There are a cluster of traits that go with the Eda gene. Not only does the number of plates change, but so does the size of the fish, how they school, and neuromast configuration (neuromasts are like motion sensors on the sides of fish). So are all of these traits linked, or is there just one spot on the DNA (the fancy word is pleiotropy) that is controlling these traits? Sophie and Hilary had collected 188 Lake Washington Sticklebacks. Fins were snipped so DNA could be collected. This is where I entered the picture. My task was to determine the phenotype, or physical type, of all these fish. This job was not high-tech. I used a jeweler’s loupe, which is a magnify glass, to count the plates on each fish. This count told you if the fish was complete, partial, or low plated. Sophie then walked me through my next task which was to do a PCR, a way to examine a specific piece of DNA of each fish. This part was high-tech and a little nerve wracking because I didn’t want to ruin all of Sophie’s hard work. Happily, everything worked well. I then entered the phenotype (plates) and genotype (DNA) information into a spreadsheet so we could see the results.

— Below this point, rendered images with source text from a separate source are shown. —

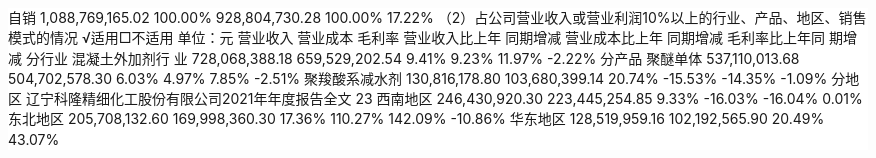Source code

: 自销
1,088,769,165.02
100.00%
928,804,730.28
100.00%
17.22%
（2）占公司营业收入或营业利润10%以上的行业、产品、地区、销售模式的情况
√适用□不适用
单位：元
营业收入
营业成本
毛利率
营业收入比上年
同期增减
营业成本比上年
同期增减
毛利率比上年同
期增减
分行业
混凝土外加剂行
业
728,068,388.18
659,529,202.54
9.41%
9.23%
11.97%
-2.22%
分产品
聚醚单体
537,110,013.68
504,702,578.30
6.03%
4.97%
7.85%
-2.51%
聚羧酸系减水剂
130,816,178.80
103,680,399.14
20.74%
-15.53%
-14.35%
-1.09%
分地区
辽宁科隆精细化工股份有限公司2021年年度报告全文
23
西南地区
246,430,920.30
223,445,254.85
9.33%
-16.03%
-16.04%
0.01%
东北地区
205,708,132.60
169,998,360.30
17.36%
110.27%
142.09%
-10.86%
华东地区
128,519,959.16
102,192,565.90
20.49%
43.07%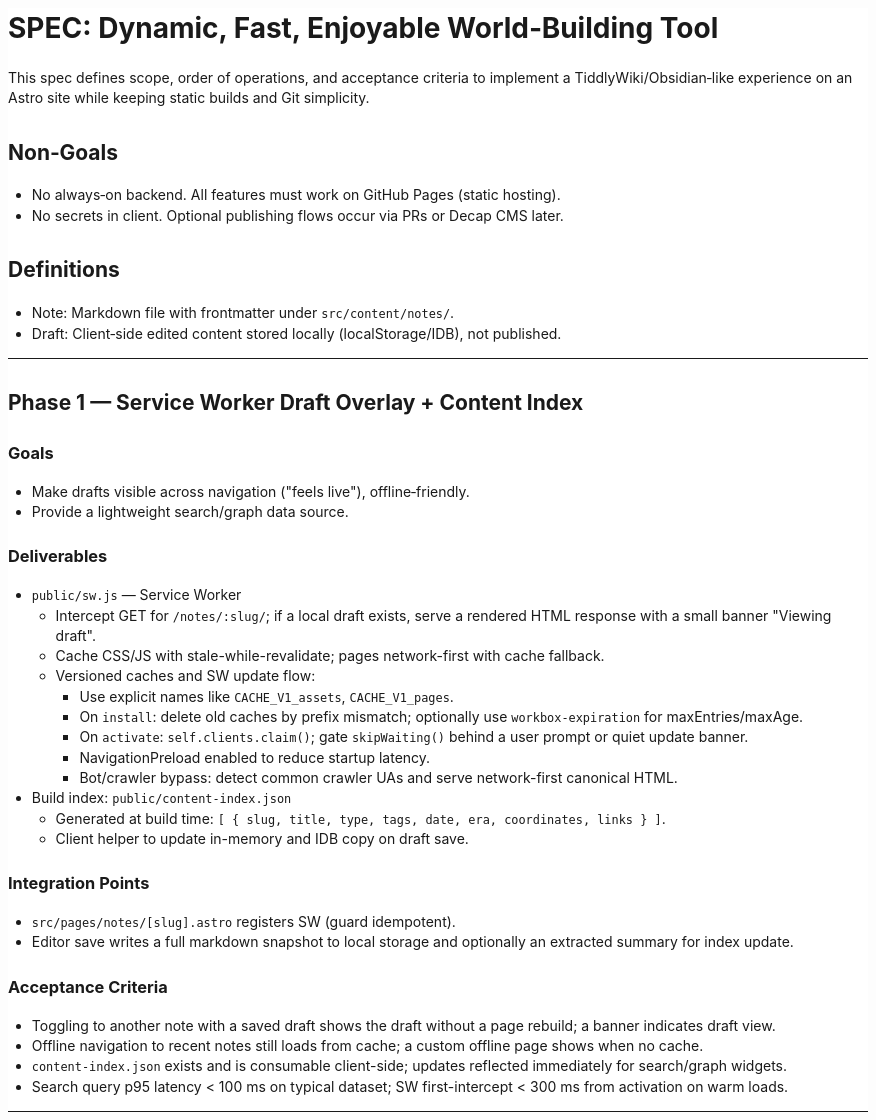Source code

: 

# SPEC: Dynamic, Fast, Enjoyable World‑Building Tool

This spec defines scope, order of operations, and acceptance criteria to implement a TiddlyWiki/Obsidian‑like experience on an Astro site while keeping static builds and Git simplicity.

## Non‑Goals
- No always‑on backend. All features must work on GitHub Pages (static hosting).
- No secrets in client. Optional publishing flows occur via PRs or Decap CMS later.

## Definitions
- Note: Markdown file with frontmatter under `src/content/notes/`.
- Draft: Client‑side edited content stored locally (localStorage/IDB), not published.

---

## Phase 1 — Service Worker Draft Overlay + Content Index

### Goals
- Make drafts visible across navigation ("feels live"), offline‑friendly.
- Provide a lightweight search/graph data source.

### Deliverables
- `public/sw.js` — Service Worker
  - Intercept GET for `/notes/:slug/`; if a local draft exists, serve a rendered HTML response with a small banner "Viewing draft".
  - Cache CSS/JS with stale-while-revalidate; pages network-first with cache fallback.
  - Versioned caches and SW update flow:
    - Use explicit names like `CACHE_V1_assets`, `CACHE_V1_pages`.
    - On `install`: delete old caches by prefix mismatch; optionally use `workbox-expiration` for maxEntries/maxAge.
    - On `activate`: `self.clients.claim()`; gate `skipWaiting()` behind a user prompt or quiet update banner.
    - NavigationPreload enabled to reduce startup latency.
    - Bot/crawler bypass: detect common crawler UAs and serve network-first canonical HTML.
- Build index: `public/content-index.json`
  - Generated at build time: `[ { slug, title, type, tags, date, era, coordinates, links } ]`.
  - Client helper to update in-memory and IDB copy on draft save.

### Integration Points
- `src/pages/notes/[slug].astro` registers SW (guard idempotent).
- Editor save writes a full markdown snapshot to local storage and optionally an extracted summary for index update.

### Acceptance Criteria
- Toggling to another note with a saved draft shows the draft without a page rebuild; a banner indicates draft view.
- Offline navigation to recent notes still loads from cache; a custom offline page shows when no cache.
- `content-index.json` exists and is consumable client-side; updates reflected immediately for search/graph widgets.
- Search query p95 latency < 100 ms on typical dataset; SW first-intercept < 300 ms from activation on warm loads.

---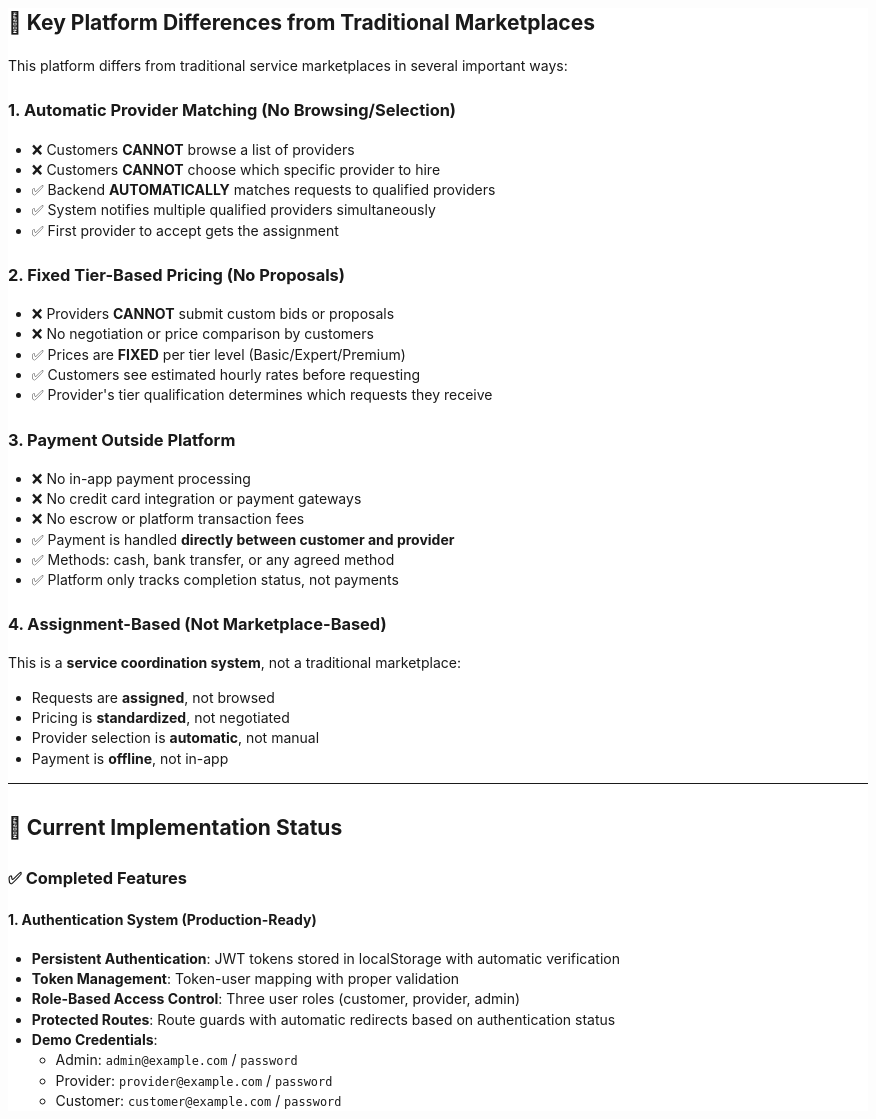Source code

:
## 🔄 Key Platform Differences from Traditional Marketplaces

This platform differs from traditional service marketplaces in several important ways:

### 1. **Automatic Provider Matching (No Browsing/Selection)**
- ❌ Customers **CANNOT** browse a list of providers
- ❌ Customers **CANNOT** choose which specific provider to hire
- ✅ Backend **AUTOMATICALLY** matches requests to qualified providers
- ✅ System notifies multiple qualified providers simultaneously
- ✅ First provider to accept gets the assignment

### 2. **Fixed Tier-Based Pricing (No Proposals)**
- ❌ Providers **CANNOT** submit custom bids or proposals
- ❌ No negotiation or price comparison by customers
- ✅ Prices are **FIXED** per tier level (Basic/Expert/Premium)
- ✅ Customers see estimated hourly rates before requesting
- ✅ Provider's tier qualification determines which requests they receive

### 3. **Payment Outside Platform**
- ❌ No in-app payment processing
- ❌ No credit card integration or payment gateways
- ❌ No escrow or platform transaction fees
- ✅ Payment is handled **directly between customer and provider**
- ✅ Methods: cash, bank transfer, or any agreed method
- ✅ Platform only tracks completion status, not payments

### 4. **Assignment-Based (Not Marketplace-Based)**
This is a **service coordination system**, not a traditional marketplace:
- Requests are **assigned**, not browsed
- Pricing is **standardized**, not negotiated
- Provider selection is **automatic**, not manual
- Payment is **offline**, not in-app

---

## 🚀 Current Implementation Status

### ✅ Completed Features

#### 1. Authentication System (Production-Ready)
- **Persistent Authentication**: JWT tokens stored in localStorage with automatic verification
- **Token Management**: Token-user mapping with proper validation
- **Role-Based Access Control**: Three user roles (customer, provider, admin)
- **Protected Routes**: Route guards with automatic redirects based on authentication status
- **Demo Credentials**:
  - Admin: `admin@example.com` / `password`
  - Provider: `provider@example.com` / `password`
  - Customer: `customer@example.com` / `password`
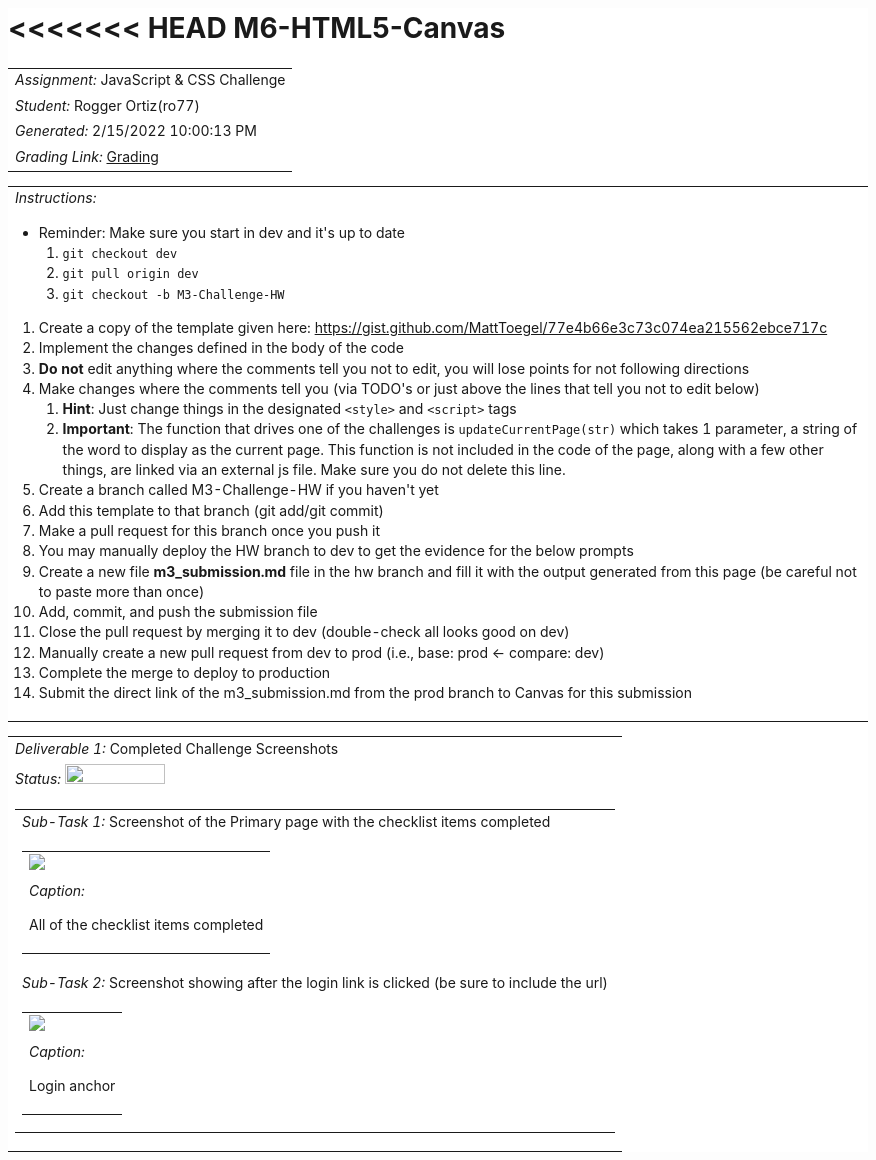 <<<<<<< HEAD
M6-HTML5-Canvas
=======
<table><tr><td> <em>Assignment: </em> JavaScript & CSS Challenge</td></tr>
<tr><td> <em>Student: </em> Rogger Ortiz(ro77)</td></tr>
<tr><td> <em>Generated: </em> 2/15/2022 10:00:13 PM</td></tr>
<tr><td> <em>Grading Link: </em> <a rel="noreferrer noopener" href="https://learn.ethereallab.app/homework/IT202-002-S22/javascript-csschallenge/grade/ro77" target="_blank">Grading</a></td></tr></table>
<table><tr><td> <em>Instructions: </em> <ul>
<li>Reminder: Make sure you start in dev and it&#39;s up to date<ol>
<li><code>git checkout dev</code></li>
<li><code>git pull origin dev</code></li>
<li><code>git checkout -b M3-Challenge-HW</code></li>
</ol>
</li>
</ul>
<ol>
<li>Create a copy of the template given here: <a href="https://gist.github.com/MattToegel/77e4b66e3c73c074ea215562ebce717c">https://gist.github.com/MattToegel/77e4b66e3c73c074ea215562ebce717c</a> </li>
<li>Implement the changes defined in the body of the code</li>
<li><strong>Do not</strong> edit anything where the comments tell you not to edit, you will lose points for not following directions</li>
<li>Make changes where the comments tell you (via TODO&#39;s or just above the lines that tell you not to edit below)<ol>
<li><strong>Hint</strong>: Just change things in the designated <code>&lt;style&gt;</code> and <code>&lt;script&gt;</code> tags</li>
<li><strong>Important</strong>: The function that drives one of the challenges is <code>updateCurrentPage(str)</code> which takes 1 parameter, a string of the word to display as the current page. This function is not included in the code of the page, along with a few other things, are linked via an external js file. Make sure you do not delete this line.</li>
</ol>
</li>
<li>Create a branch called M3-Challenge-HW if you haven&#39;t yet</li>
<li>Add this template to that branch (git add/git commit)</li>
<li>Make a pull request for this branch once you push it</li>
<li>You may manually deploy the HW branch to dev to get the evidence for the below prompts</li>
<li>Create a new file <strong>m3_submission.md</strong> file in the hw branch and fill it with the output generated from this page (be careful not to paste more than once)</li>
<li>Add, commit, and push the submission file</li>
<li>Close the pull request by merging it to dev (double-check all looks good on dev)</li>
<li>Manually create a new pull request from dev to prod (i.e., base: prod &lt;- compare: dev)</li>
<li>Complete the merge to deploy to production</li>
<li>Submit the direct link of the m3_submission.md from the prod branch to Canvas for this submission</li>
</ol>
</td></tr></table>
<table><tr><td> <em>Deliverable 1: </em> Completed Challenge Screenshots </td></tr><tr><td><em>Status: </em> <img width="100" height="20" src="https://via.placeholder.com/400x120/009955/fff?text=Complete"></td></tr>
<tr><td><table><tr><td> <em>Sub-Task 1: </em> Screenshot of the Primary page with the checklist items completed</td></tr>
<tr><td><table><tr><td><img width="768px" src="https://user-images.githubusercontent.com/98473695/154187065-22432434-b94d-4ab6-a6d5-994315f0e375.png"/></td></tr>
<tr><td> <em>Caption:</em> <p>All of the checklist items completed<br></p>
</td></tr>
</table></td></tr>
<tr><td> <em>Sub-Task 2: </em> Screenshot showing after the login link is clicked (be sure to include the url)</td></tr>
<tr><td><table><tr><td><img width="768px" src="https://user-images.githubusercontent.com/98473695/154186776-8fdc8d4b-e776-48f6-80db-54711ffc1c47.png"/></td></tr>
<tr><td> <em>Caption:</em> <p>Login anchor<br></p>
</td></tr>
</table></td></tr>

One finding from examining the spreadsheet numbers was that the percentage of complete plated Sticklebacks is now up to 56% in Lake Washington. A second finding was that the traits (plates, schooling, neuromast) most closely associate with a piece of DNA called Stn382. Let me use this analogy. Finding the single gene, or genes, that control these these traits is like finding a needle in a field of haystacks. So these findings narrow the search down to two haystacks instead of field of haystacks. The progress is slow, but happen.
So what happens next? In Science, it seems that whenever a question is answered, it leads to several more questions. Sophie already has tanks with baby Sticklebacks hybrids to carry on with her current quest. I plan to, along with my 7th grade students, to ask the question, “Why do Sticklebacks lose their plates in small freshwater lakes?” Jun Kitano has provided compelling data for the proposal that cutthroat predation causes selection for plated Sticklebacks, but what about the opposite? I have set up two tanks in my classroom which will be stocked with Sticklebacks and have several experiments planned. It should be fun, and will no doubt lead to further questions.